Five key specifications

Amplification
Six Class-D digital amplifiers
Tweeters
Three tweeters, including centre vocal tweeter and two angled tweeters
Midwoofers
Three midwoofers
Tuning
Trueplay room tuning and adjustable EQ
Wireless
Wi-Fi 802.11a/b/g/n at 2.4 or 5 GHz; Bluetooth Low Energy for setup
Connections
3.5 mm auto-detecting line-in; 10/100 Ethernet
Streaming
Apple AirPlay 2
Dimensions
364 x 203 x 154 mm
Weight
6.3 kg
Buying context

Is Five right for you?

The central buying decision is whether Five matches your priorities for wireless and smart speakers. Consider its sound, features, design and value together rather than choosing on one specification alone.

Best fit

Listeners who want a powerful single-room wireless speaker with multi-room expansion potential.

Look elsewhere if

You need a fully portable speaker, a traditional hi-fi system or extensive manual tuning.

Compare before buying

Compare it with Denon Home 350 Review and Apple HomePod mini Review, then explore our Wireless And Smart Speakers reviews.
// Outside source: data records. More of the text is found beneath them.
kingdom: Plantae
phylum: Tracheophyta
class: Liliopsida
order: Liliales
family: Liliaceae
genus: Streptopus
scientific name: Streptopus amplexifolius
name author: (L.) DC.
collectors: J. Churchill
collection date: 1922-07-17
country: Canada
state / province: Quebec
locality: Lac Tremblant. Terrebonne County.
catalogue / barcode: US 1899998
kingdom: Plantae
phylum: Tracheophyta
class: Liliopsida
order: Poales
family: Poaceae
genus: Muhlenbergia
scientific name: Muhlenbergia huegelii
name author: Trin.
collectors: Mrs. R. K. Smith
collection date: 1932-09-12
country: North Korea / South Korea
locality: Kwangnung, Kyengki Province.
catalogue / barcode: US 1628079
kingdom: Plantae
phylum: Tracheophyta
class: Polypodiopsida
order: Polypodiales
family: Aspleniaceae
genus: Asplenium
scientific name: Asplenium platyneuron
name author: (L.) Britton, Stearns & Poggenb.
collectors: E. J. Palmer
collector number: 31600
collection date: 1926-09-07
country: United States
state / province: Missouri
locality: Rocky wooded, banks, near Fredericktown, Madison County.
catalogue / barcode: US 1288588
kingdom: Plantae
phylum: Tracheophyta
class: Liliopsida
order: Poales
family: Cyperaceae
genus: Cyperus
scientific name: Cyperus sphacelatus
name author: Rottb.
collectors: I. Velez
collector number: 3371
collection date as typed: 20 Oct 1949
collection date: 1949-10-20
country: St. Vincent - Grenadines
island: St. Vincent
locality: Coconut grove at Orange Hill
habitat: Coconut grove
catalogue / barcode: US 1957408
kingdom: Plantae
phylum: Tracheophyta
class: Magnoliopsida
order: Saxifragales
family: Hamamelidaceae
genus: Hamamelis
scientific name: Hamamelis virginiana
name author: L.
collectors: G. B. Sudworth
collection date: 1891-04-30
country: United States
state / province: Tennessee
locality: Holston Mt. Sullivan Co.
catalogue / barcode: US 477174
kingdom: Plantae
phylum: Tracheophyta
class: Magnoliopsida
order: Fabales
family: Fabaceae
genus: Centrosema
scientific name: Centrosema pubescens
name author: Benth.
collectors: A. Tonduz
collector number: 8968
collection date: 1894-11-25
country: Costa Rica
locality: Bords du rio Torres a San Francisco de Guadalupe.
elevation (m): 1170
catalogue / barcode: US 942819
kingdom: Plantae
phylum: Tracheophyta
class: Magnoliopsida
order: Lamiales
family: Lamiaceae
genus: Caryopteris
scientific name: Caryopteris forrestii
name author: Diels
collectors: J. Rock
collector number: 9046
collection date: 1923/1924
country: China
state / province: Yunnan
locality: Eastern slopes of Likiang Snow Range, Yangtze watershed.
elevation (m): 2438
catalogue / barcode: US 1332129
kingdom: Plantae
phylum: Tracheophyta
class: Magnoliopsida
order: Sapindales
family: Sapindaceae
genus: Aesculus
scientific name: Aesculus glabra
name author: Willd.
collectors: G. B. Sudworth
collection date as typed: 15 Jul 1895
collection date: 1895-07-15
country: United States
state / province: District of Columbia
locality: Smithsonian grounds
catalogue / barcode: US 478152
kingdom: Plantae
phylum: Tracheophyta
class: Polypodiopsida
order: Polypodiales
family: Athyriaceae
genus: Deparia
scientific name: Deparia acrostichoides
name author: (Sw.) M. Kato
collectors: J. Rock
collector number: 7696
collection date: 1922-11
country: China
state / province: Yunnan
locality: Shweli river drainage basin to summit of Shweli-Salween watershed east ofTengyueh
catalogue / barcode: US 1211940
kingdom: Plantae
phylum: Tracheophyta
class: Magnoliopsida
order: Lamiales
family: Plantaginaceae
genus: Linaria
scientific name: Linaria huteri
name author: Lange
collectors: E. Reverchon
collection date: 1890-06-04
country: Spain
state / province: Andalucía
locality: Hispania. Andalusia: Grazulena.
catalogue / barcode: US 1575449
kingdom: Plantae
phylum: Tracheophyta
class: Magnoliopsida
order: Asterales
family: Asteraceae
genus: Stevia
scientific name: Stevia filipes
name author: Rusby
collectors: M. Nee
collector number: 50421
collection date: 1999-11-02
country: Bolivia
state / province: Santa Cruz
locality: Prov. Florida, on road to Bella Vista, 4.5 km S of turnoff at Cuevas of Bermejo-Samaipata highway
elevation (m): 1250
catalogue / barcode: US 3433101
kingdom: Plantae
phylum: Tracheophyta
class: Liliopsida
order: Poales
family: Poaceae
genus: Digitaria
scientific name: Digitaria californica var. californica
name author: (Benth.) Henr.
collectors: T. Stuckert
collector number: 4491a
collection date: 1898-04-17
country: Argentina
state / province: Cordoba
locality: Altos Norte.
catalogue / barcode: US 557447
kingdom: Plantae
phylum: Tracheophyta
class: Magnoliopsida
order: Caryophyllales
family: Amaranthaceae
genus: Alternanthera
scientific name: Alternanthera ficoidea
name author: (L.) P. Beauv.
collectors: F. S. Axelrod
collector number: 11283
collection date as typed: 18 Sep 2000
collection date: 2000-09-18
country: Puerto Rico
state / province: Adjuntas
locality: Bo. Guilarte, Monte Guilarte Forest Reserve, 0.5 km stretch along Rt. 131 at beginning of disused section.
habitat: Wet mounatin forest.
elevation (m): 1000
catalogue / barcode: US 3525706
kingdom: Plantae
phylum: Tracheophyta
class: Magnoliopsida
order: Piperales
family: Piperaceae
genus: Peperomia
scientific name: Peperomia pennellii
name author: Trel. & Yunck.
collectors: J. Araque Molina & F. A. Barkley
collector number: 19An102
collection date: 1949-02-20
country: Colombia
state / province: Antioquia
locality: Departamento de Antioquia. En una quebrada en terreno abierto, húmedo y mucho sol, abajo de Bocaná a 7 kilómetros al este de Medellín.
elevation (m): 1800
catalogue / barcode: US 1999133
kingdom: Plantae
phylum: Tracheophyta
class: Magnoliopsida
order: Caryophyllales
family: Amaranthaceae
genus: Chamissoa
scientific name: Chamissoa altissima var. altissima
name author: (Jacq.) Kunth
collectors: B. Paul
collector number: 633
Review method: This is a research-based evaluation built from manufacturer documentation, established test findings, long-term owner patterns and current alternatives. It is not presented as a hands-on laboratory test.

Verdict

The Sonos Five is a focused wireless music speaker with enough physical scale to feel more serious than a smart speaker. Its strengths are sound potential, line-in flexibility and multi-room integration. It works best for buyers who want a permanent room solution and are willing to make Sonos the control layer for their music.